• What you should do
Without including any picture, return the complete set of records exactly.

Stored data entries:
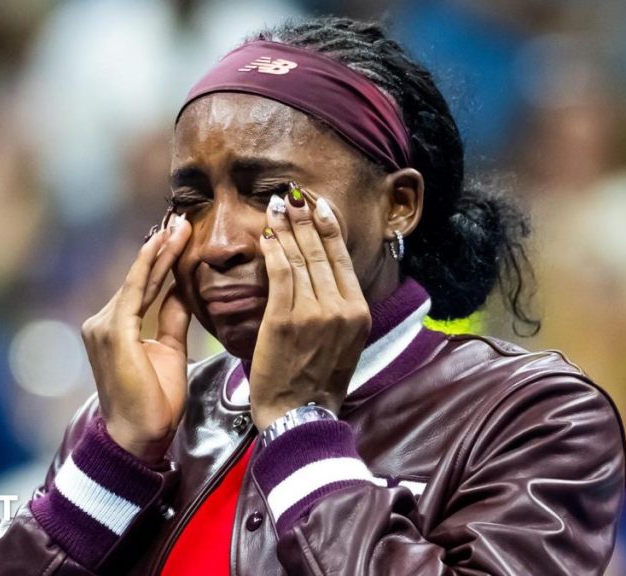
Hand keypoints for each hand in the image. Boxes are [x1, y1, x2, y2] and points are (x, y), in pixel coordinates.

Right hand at [81, 215, 192, 462]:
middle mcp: (103, 321)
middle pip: (140, 278)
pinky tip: (163, 245)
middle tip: (181, 218)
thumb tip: (182, 289)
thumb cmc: (154, 402)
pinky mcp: (113, 331)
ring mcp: (103, 325)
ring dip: (161, 251)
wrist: (139, 436)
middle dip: (162, 248)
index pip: (144, 287)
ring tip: (180, 226)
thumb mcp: (169, 350)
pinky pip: (136, 291)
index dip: (163, 260)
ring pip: (139, 280)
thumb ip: (172, 318)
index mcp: (116, 327)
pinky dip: (150, 266)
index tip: (180, 234)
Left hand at [249, 184, 371, 428]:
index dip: (329, 226)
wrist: (300, 416)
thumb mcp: (342, 342)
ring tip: (277, 204)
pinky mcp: (285, 320)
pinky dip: (274, 250)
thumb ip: (337, 308)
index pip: (342, 258)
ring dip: (288, 226)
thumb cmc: (315, 382)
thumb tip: (322, 274)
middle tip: (293, 194)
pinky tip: (267, 234)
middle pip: (322, 251)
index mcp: (358, 312)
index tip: (318, 205)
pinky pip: (280, 274)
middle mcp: (341, 308)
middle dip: (306, 217)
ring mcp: (314, 313)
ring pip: (301, 258)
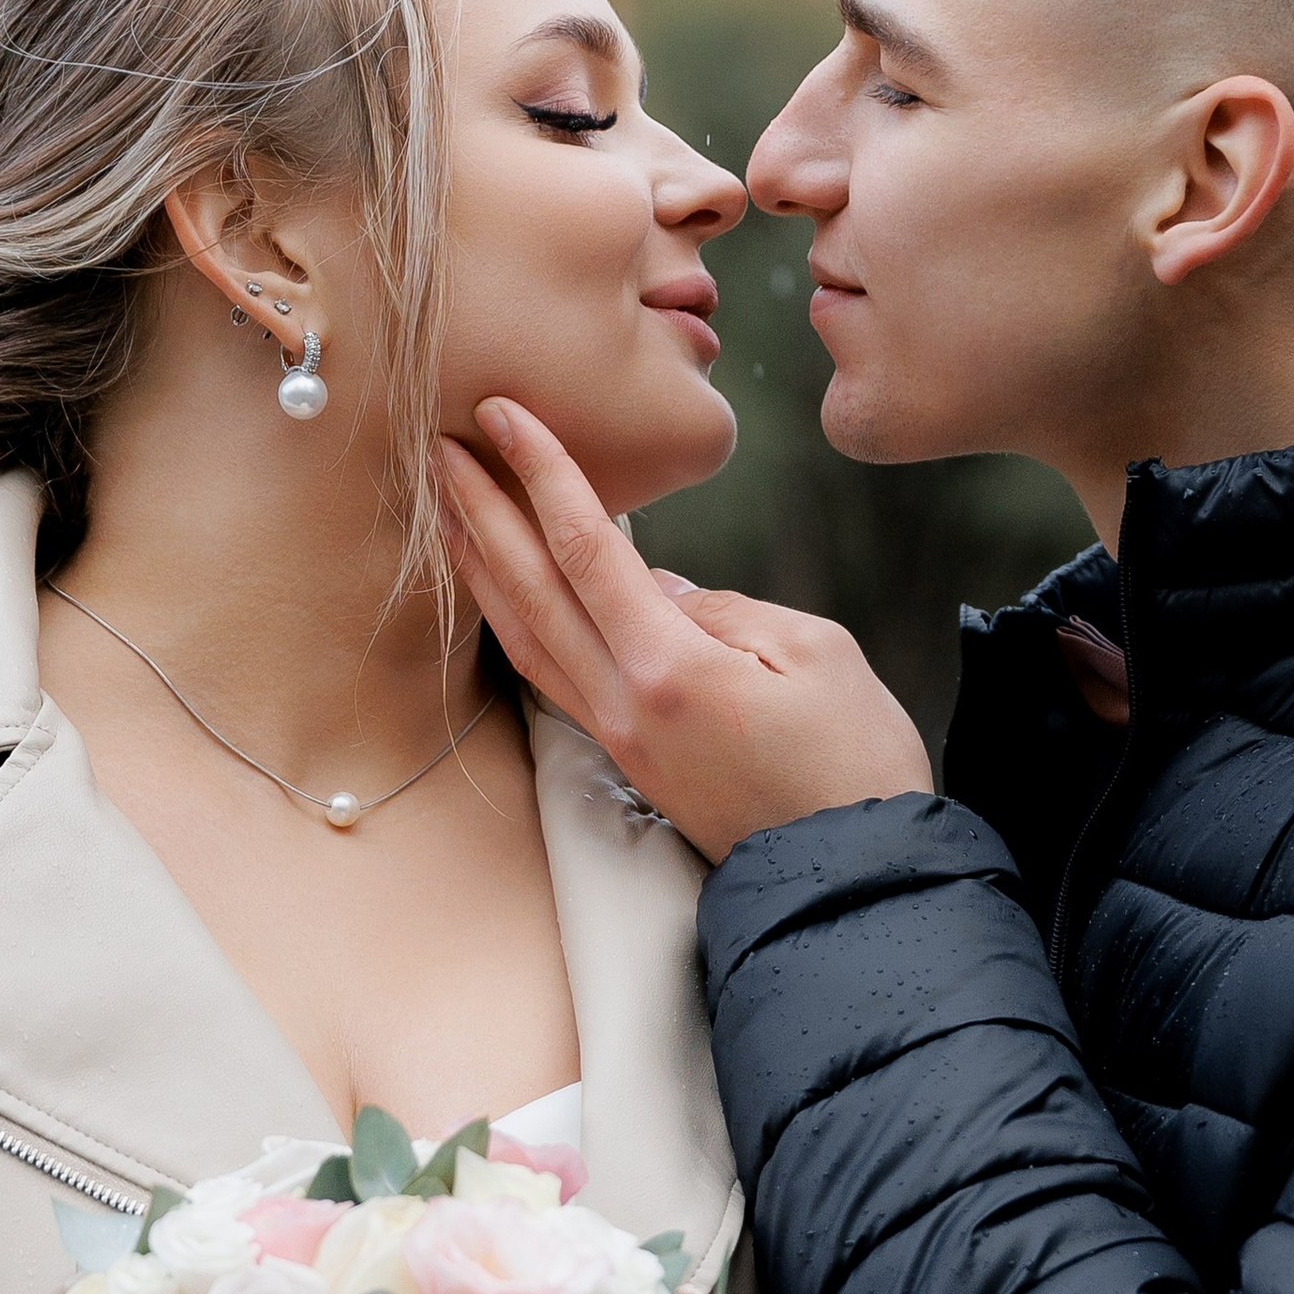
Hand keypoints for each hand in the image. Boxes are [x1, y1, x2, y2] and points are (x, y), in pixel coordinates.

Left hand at [440, 403, 931, 864]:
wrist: (852, 878)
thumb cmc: (854, 765)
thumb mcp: (814, 654)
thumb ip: (726, 610)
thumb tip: (658, 588)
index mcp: (669, 669)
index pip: (587, 549)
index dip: (542, 474)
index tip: (504, 415)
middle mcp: (624, 706)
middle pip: (531, 591)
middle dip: (481, 511)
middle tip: (439, 447)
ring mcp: (619, 739)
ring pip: (526, 638)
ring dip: (479, 569)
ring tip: (445, 511)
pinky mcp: (629, 761)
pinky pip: (552, 676)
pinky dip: (516, 623)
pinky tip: (503, 597)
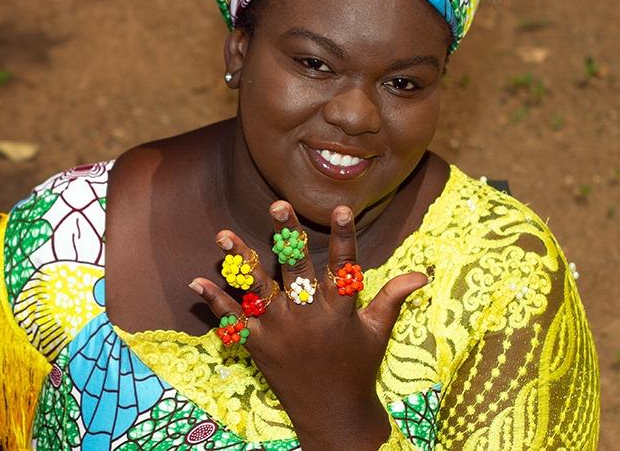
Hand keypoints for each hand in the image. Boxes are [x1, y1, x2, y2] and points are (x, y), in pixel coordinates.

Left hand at [190, 201, 427, 449]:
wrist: (332, 415)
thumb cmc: (358, 367)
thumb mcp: (378, 331)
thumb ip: (393, 297)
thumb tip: (423, 274)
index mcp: (340, 311)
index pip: (344, 266)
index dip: (344, 237)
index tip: (341, 209)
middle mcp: (308, 318)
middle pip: (296, 270)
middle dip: (287, 236)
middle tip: (278, 205)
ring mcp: (280, 332)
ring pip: (258, 290)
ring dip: (240, 262)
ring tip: (222, 236)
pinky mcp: (258, 345)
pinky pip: (234, 321)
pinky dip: (215, 303)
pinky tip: (196, 281)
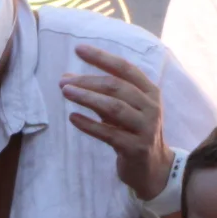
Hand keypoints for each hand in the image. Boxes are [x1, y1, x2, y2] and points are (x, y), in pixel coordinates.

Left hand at [62, 45, 171, 201]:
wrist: (152, 168)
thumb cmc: (133, 132)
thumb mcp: (121, 109)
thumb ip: (99, 93)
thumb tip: (67, 78)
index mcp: (149, 92)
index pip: (125, 68)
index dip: (102, 58)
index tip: (79, 49)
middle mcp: (150, 107)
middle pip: (116, 86)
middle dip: (87, 81)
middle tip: (63, 81)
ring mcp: (145, 128)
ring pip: (113, 107)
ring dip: (87, 98)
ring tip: (66, 93)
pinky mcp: (136, 148)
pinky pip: (109, 133)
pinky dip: (90, 124)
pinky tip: (73, 117)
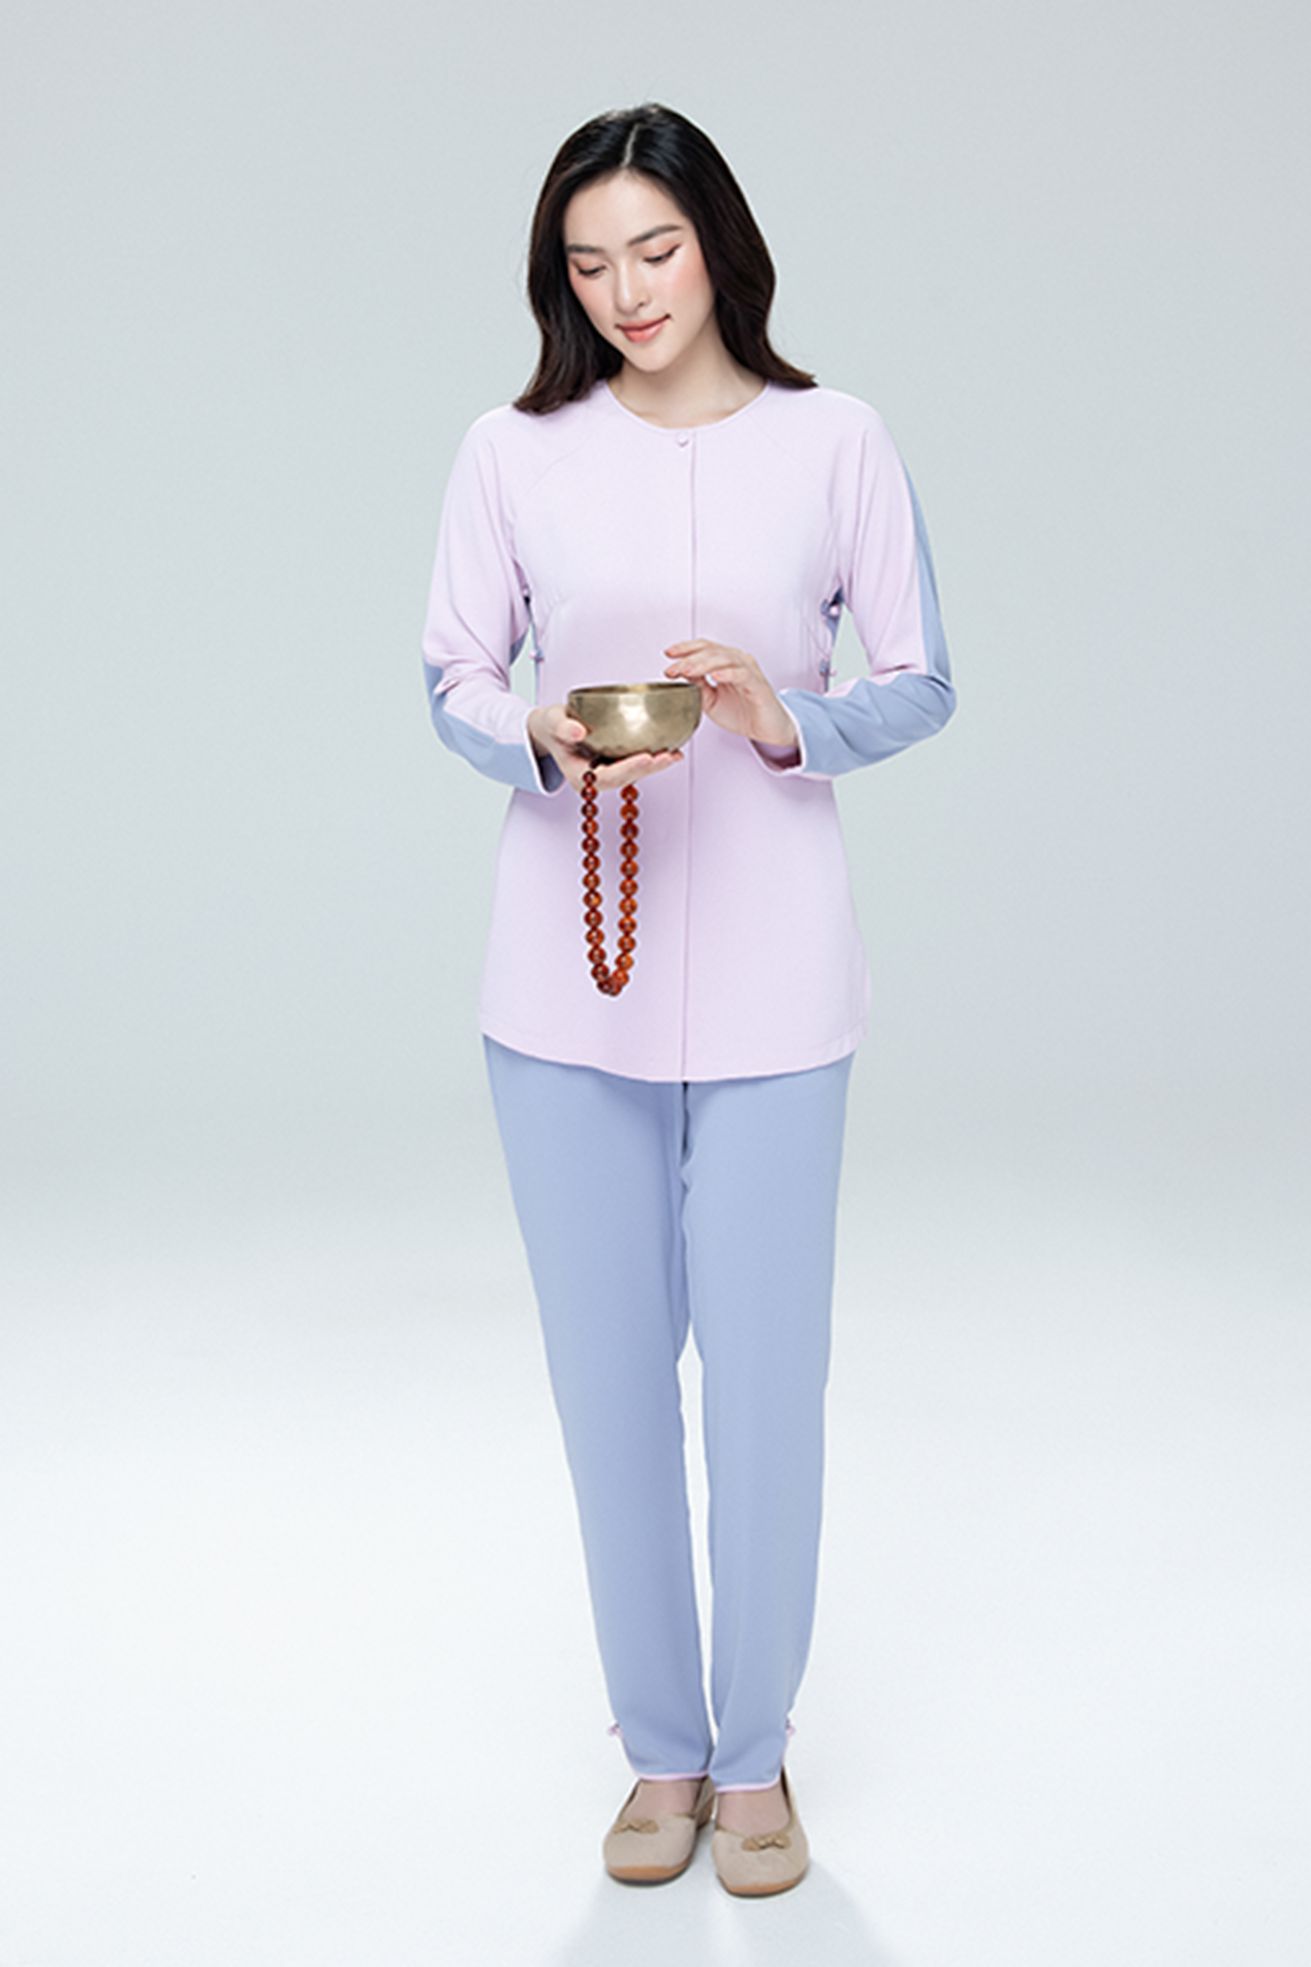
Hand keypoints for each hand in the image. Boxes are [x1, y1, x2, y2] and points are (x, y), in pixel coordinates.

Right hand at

• Response to the task
Hand keypoints for each hand in the image. Boxes are [x1, y1, x2, y2] and points are (x, y), in pixel coordinates.

Right hand at [81, 215, 192, 462]:
middle mcp: (103, 321)
middle pip: (140, 278)
pinky tip: (163, 245)
middle tip: (181, 218)
thumb tip: (182, 289)
thumb cmc: (154, 402)
pinky mcp: (113, 331)
ring mcp: (103, 325)
ring dip: (161, 251)
wrist: (139, 436)
middle dip: (162, 248)
index pip: (144, 287)
ring tip: (180, 226)
thumb mcp: (169, 350)
pinky pip: (136, 291)
index dip: (163, 260)
ring pip: (139, 280)
thumb ip: (172, 318)
index mcp: (116, 327)
pinky dip: (150, 266)
index tip: (180, 234)
Left hand at [249, 184, 371, 428]:
index dip: (329, 226)
wrist: (300, 416)
thumb mcp: (342, 342)
ring tip: (277, 204)
pinky mcp: (285, 320)
pinky dip: (274, 250)
thumb ip: (337, 308)
index pip: (342, 258)
ring dip: (288, 226)
thumb cmc: (315, 382)
thumb tip: (322, 274)
middle tip: (293, 194)
pinky tip: (267, 234)
middle pip: (322, 251)
index mcp: (358, 312)
index tip: (318, 205)
pinky pip: (280, 274)
middle mcp: (341, 308)
middle dip: (306, 217)
ring mcp: (314, 313)
ring pip: (301, 258)
Hand keypoints for each hand in the image. Boxes are [x1, y1, x2, y2] and points are (x, y), in pixel coordinates.

Left hand at [440, 403, 931, 864]:
wrist: (852, 878)
thumb cmc: (854, 765)
thumb mcp: (814, 654)
thumb ip: (726, 610)
thumb tip: (658, 588)
index mcp: (669, 669)
index pip: (587, 549)
index dip: (542, 474)
index tip: (504, 415)
middle mcp: (624, 706)
middle pip: (531, 591)
middle dip: (481, 511)
middle tip: (439, 447)
ring mcp: (619, 739)
ring pip: (526, 638)
ring dip: (479, 569)
ring tip: (445, 511)
pinky mcp: (629, 761)
pinky pip: (552, 676)
pinky dip: (516, 623)
pinky tip: (503, 597)
Hand keypoints for each hand in the image. Boxes are [x1, y1, x2, y2] and points are (x, y), in pixel coordinates.

Left hand at [190, 201, 427, 449]:
wrist: (332, 415)
thumb cmc: (358, 367)
thumb mcp: (378, 331)
thumb ip: (393, 297)
thumb tip: (423, 274)
index mcp: (340, 311)
index pip: (344, 266)
index dip: (344, 237)
index tip: (341, 209)
middle mcp: (308, 318)
middle pip: (296, 270)
middle dip: (287, 236)
middle tip: (278, 205)
ring mcp: (280, 332)
ring pip: (258, 290)
ring dip: (240, 262)
ring tip: (222, 236)
pinky mcp: (258, 345)
pinky pip: (234, 321)
pinky dip: (215, 303)
pinky tip: (196, 281)
Hand keypoints for each hand in the image. Boxes are [x1, y1, x2, y2] and points are (x, y), in pixel coordinates.

Left hand at [62, 45, 171, 201]:
wrist: (152, 168)
thumb cmc: (133, 132)
thumb mcp: (121, 109)
thumb ip: (99, 93)
thumb tip: (67, 78)
index mcp: (149, 92)
index pip: (125, 68)
index dip: (102, 58)
index tip: (79, 49)
middle mcp: (150, 107)
middle pip: (116, 86)
middle dip: (87, 81)
middle tip: (63, 81)
ring mcp: (145, 128)
ring pip: (113, 107)
ring dip: (87, 98)
ring tip: (66, 93)
pinky mcp: (136, 148)
pinky pip: (109, 133)
pinky dip: (90, 124)
pinky tip: (73, 117)
Hand keypoints for each hand in the image. Boxes are [x1, y1, x2, y2] and points are (x, y), in pixel coordinates.

Right hand at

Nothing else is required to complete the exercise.